Seifeddine Makhlouf avait été reconnu coupable d’avoir insulté la police lors d’un accrochage à l’aéroport de Tunis en mars 2021.
Makhlouf, chef du parti nationaliste islamiste Al-Karama, a crié “à bas le coup d’État” et “vive la Tunisie” avant d’être embarqué dans une voiture, selon une vidéo publiée sur Facebook par l’avocat.
Les groupes de défense des droits affirment que les procès militaires de civils sont devenus de plus en plus courants en Tunisie depuis la prise de pouvoir de Saied.
La cour d’appel militaire de Tunis a condamné vendredi Makhlouf à 14 mois de prison avec effet immédiat, a déclaré à l’AFP son avocate Ines Harrath.
Un tribunal l’avait initialement condamné à cinq mois de prison.
“Environ 25 officiers en civil ont encerclé sa maison à 23 heures”, a déclaré Me Harrath.
Après un face-à-face de deux heures, “ils sont entrés dans la maison et il est parti avec eux”.
Makhlouf a été un éminent critique de Saied, qui, en juillet 2021, a gelé le Parlement et s’est emparé de pouvoirs exécutifs étendus dans ce que les critiques ont appelé un “coup d’État” et une attaque contre la seule démocratie issue des soulèvements du Printemps arabe il y a plus de dix ans.
Saied a ensuite pris le contrôle du pouvoir judiciaire et fait adopter une nouvelle constitution donnant à son bureau des pouvoirs presque illimités.

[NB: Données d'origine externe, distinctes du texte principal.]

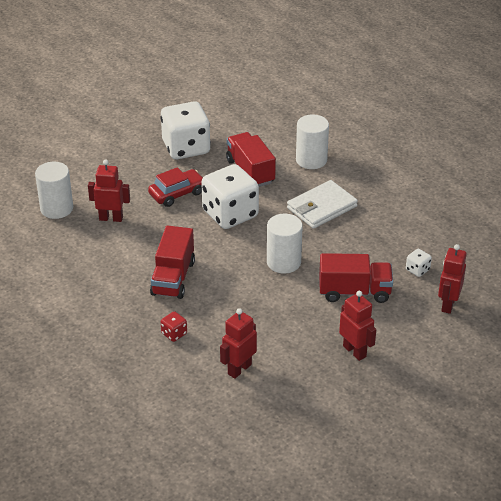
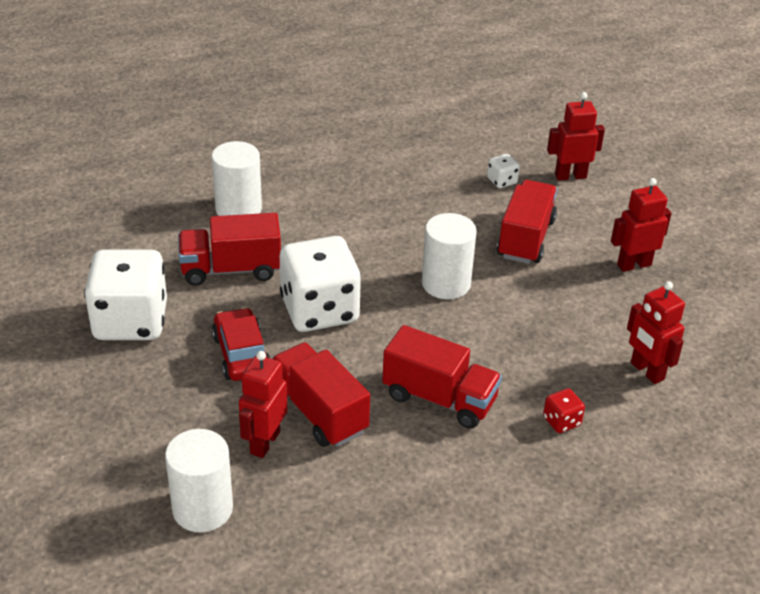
camera: 75 degrees left, 0 degrees up
white wallet [287,180,358,229] -> none
red robot [438,244,467,314] -> red robot turned 135 degrees clockwise [547,92,605,181]
none -> red truck [271,342,370,447]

En mars 2021, Makhlouf a conduit un groupe de députés d’Al-Karama à l’aéroport de Tunis pour tenter de forcer les autorités à lever l’interdiction de voyager d’une femme empêchée d’embarquer sur son vol, ce qui a déclenché un face-à-face largement diffusé sur Internet.
Vendredi, le tribunal a également condamné plusieurs autres membres d’Al-Karama et un avocat à des peines de prison plus courtes, mais ils n’ont pas été immédiatement placés en détention.

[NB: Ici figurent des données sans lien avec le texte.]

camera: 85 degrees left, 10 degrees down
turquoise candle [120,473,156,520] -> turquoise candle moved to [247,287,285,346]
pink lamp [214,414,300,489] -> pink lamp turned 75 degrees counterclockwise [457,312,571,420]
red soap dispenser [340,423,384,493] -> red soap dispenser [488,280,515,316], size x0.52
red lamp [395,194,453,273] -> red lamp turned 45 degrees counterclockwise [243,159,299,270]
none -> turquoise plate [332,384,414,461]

Le chef de l’alliance d’opposition du Front de salut national a déclaré aux journalistes samedi que les jugements reflétaient “une mentalité de vengeance”.
“Nous assistons à la mise à mort des libertés et à la destruction de la démocratie”, a déclaré Ahmed Nejib Chebbi. “Il y a une volonté de décapiter les dirigeants de l’opposition civile et politique”.

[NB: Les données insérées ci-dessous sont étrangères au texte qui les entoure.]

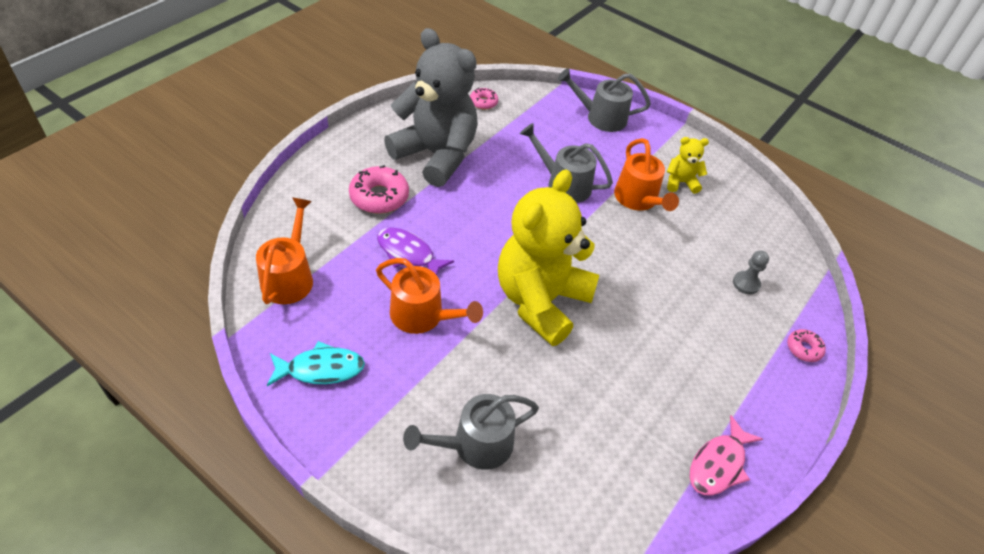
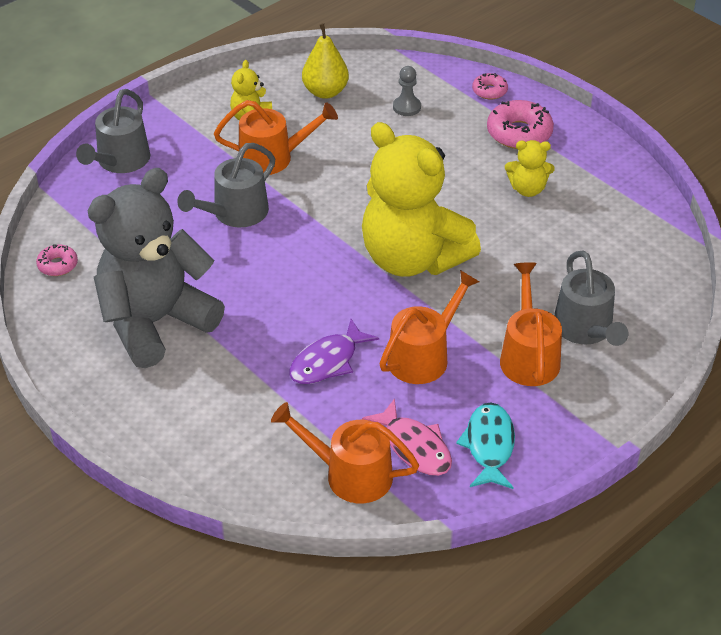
camera: 75 degrees left, 5 degrees down
pink donut [349,165,409,214] -> pink donut moved to [487,100,554,149]
pink fish [690,415,763,495] -> pink fish moved to [362,398,452,476]
none -> yellow pear [302,23,349,99]
none -> orange watering can [500,262,562,386]
none -> yellow teddy bear [505,140,555,197]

Un communiqué publié sur le Facebook de la présidence tard dans la journée de vendredi a appelé à des efforts pour “s’attaquer à tous les corrompus et à ceux qui se croient au-dessus de la loi.”
Makhlouf a également été condamné à un an de prison avec sursis en février dernier pour “atteinte à la dignité de l’armée” après avoir perdu son immunité parlementaire à la suite du coup de force de Saied.
Il lui a également été interdit d’exercer la profession d’avocat pendant cinq ans.
En juin, un tribunal militaire a confirmé la condamnation à un an de prison, mais son avocat a déclaré qu’il ferait appel.
“Faire juger des civils par des tribunaux militaires est une atteinte aux libertés”, a déclaré M. Harrath. “Cette affaire est liée aux positions des accusés sur Kais Saied”.